Here is the demo code for running GraphQL algorithm:
import openGraphMatching.matcher as matcher

# Prepare query graph q and target graph G in advance. q and G are networkx instance.

m = matcher.GQLMatcher(G) # Initialize the object with targer graph G
m.is_subgraph_match(q) # Run the check match process

Quickstart

Clone this repository: git clone https://github.com/chang2000/openGraphMatching

Install all prerequisite

networkx
pytorch-geometric
deepsnap

If you are using conda-like package manager, we provide the conda environment file env.yml for this package. You may refer to this link to install a conda environment by a environment file. In short, use this command conda env create -f env.yml. Then a conda envrionment named ogm is created.

pip install openGraphMatching to install this package.

Enter the examples folder, then run python exact_subgraph_match_validate.pyto run the validation demo of this package.

Internals
Each matcher follows the filtering->ordering->enumerating design pattern. In the directory matcher there are three files: filters.py, orders.py,enumeraters.py, where each file contains the general algorithms.
For example, in the graphQL matcher, the code pipeline is like:
from openGraphMatching import BaseMatcher
from openGraphMatching import filters as f
from openGraphMatching import orders as o
from openGraphMatching import enumeraters as e

class GQLMatcher(BaseMatcher):
def __init__(self, G):
super().__init__(G)

def filtering(self, q):
prefilter = f.Filter(self.G)
return prefilter.gql_filtering(q)

def ordering(self, q, candidates):
orderer = o.Order(self.G)
return orderer.gql_order(q, candidates)

def enumerate(self, q, imd, order, i):
enu = e.Enumerater(self.G)
enu.normal_enum(q, imd, order, i)
return enu.res_getter()

def is_subgraph_match(self, q):
# Some verbose and statistics are skipped here
candidates = self.filtering(q)
order = self.ordering(q, candidates)
match_list = self.enumerate(q, candidates, order, 1)
return match_list

Misc

Validate the correctness of algorithm.

We use HPRD (9460 nodes, 34998 edges) to validate the correctness considering the time consuming and program performance.
We provides 200 quries(dense, 16 nodes).
A correctness checker is implemented in utils.py.
Expected result of all the matching are provided in expected.res. Refer to the dataset validate for more information.

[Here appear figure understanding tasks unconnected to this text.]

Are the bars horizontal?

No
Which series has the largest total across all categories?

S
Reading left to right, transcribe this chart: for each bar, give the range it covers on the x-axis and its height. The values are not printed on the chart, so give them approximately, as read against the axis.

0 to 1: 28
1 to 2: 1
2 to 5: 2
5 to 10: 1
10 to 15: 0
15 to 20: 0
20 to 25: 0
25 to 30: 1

The data format of the datasets

For each .graph file, the first line will always be t x y where x and y are two int indicates the number of nodes and edges

Vertex data v v_id v_label v_degree

Edge data e v_id v_id

Side word

Cannot handle yeast well even it has a smaller dataset size, since around 10% of nodes left for 3000 nodes.
The observation above inspires us to combine the traditional subgraph matching methods and the neural methods together.